D’une modeste école à une immense mine d’argent, Iñès Compan varie les échelles et capte les luttes des Kollas, peuple autochtone des hauts plateaux du nord-ouest argentin. On retiendra particulièrement un précieux travail sur la construction et le dévoilement de la parole et des discours, faisant de ce film une sorte d’agora qui fait écho à bien des combats menés aux quatre coins du monde.
On peut dire que le ton est donné dès les premières images : des indiens Kollas déplacent des pierres pour couper une route. Il revendique le droit de disposer d’une école. Pour l’instant, elle n’a ni sol, ni fenêtre, ni toit, rien que des murs. Bref, une école à ciel ouvert. On le pressent, ces pousseurs de pierre s’apparentent à des Sisyphe, les occasions de monter et descendre cette lourde charge n’ont pas manqué par le passé, et ne manqueront dans le futur. Qu’à cela ne tienne, les indigènes se battent depuis longtemps pour vivre dignement sur cette terre pelée, accablée de soleil et battue par les vents. Dans la nudité du décor, ce représentant du gouvernement – avec son téléphone qui ne capte pas – n’est pas le moins ridicule. Au bon endroit au bon moment, la caméra d’Iñès Compan le met complètement à poil, du moins son discours. Une des belles qualités d’À ciel ouvert réside dans cette capacité à dévoiler les langues, comment elles se forment, se débitent, se confrontent et se contredisent.
Avec cette histoire d’école, les Kollas-Sysiphe n’ont encore rien vu. En quelques plans – on pourrait presque dire « clics » –, le film se délocalise : des hauts plateaux pelés au quartier des affaires tout en verticalité de Vancouver. Dans la déjà ancienne novlangue néo-libérale, un monsieur propre sur lui débite avec entrain et gourmandise technocratiques un projet de mine d’argent à ciel ouvert, situé précisément en territoire Kollas. Une petite animation 3D et un coup de Google Earth plus tard : relocalisation sur les hauts plateaux. Iñès Compan compose ici une redoutable circulation entre statuts d’images et échelles d’espaces, posant avec une grande efficacité les enjeux d’À ciel ouvert. Il est un peu dommage que le film perde ensuite ce sens de l’espace, puisqu’une certaine confusion s’installe pour le spectateur dans cette perception des repères.
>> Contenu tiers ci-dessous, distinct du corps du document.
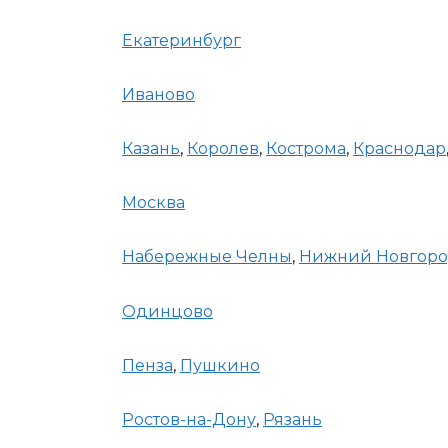
Екатеринбург
Иваново
Казань
,
Королев
,
Кострома
,
Краснодар
Москва
Набережные Челны
,
Нижний Новгор
Одинцово
Пенза
,
Пушкино
Ростов-на-Дону
,
Рязань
Ce passage par les images virtuelles renforce l’impression d’un viol qui guette ce paysage pauvre et nu, dans le ventre duquel sommeille des richesses dont l’exploitation avait été arrêtée. Triste promesse d’une montagne éviscérée, de l’atomisation d’une communauté et de la fragilisation d’un mode de vie. Des engins aux formes et dimensions insensées débarquent comme dans un film de science-fiction. Des matériaux lisses apparaissent : l’aseptisation guette. Un polar aussi. Dans ce travail de longue haleine (trois ans de tournage), on assiste à une course-poursuite : aller plus vite que les consciences, prendre le magot avant que l’on puisse dire ouf. Si À ciel ouvert renonce à rendre tout à fait intelligible l’espace, c’est pour mieux se pencher sur la parole. On dira que celle de la compagnie multinationale se gorge d’un monstrueux soviétisme, et celle des ONG d’une rhétorique transpirant l’aporie. Langues du virtuel, de la déréalisation : celle de communicants.
Pendant ce temps, laborieusement et lentement, une conscience, un discours et un semblant d’organisation émergent chez les Kollas. Si une certaine fatalité marque le constat d’Iñès Compan quant au cas qu’elle observe, il s’agit aussi de la promesse qu’il sera possible de capitaliser par la suite. Car il est bien connu que le combat de Sisyphe n’a pas de fin. Il ne s’arrête jamais, autant être mieux armé pour les prochaines luttes.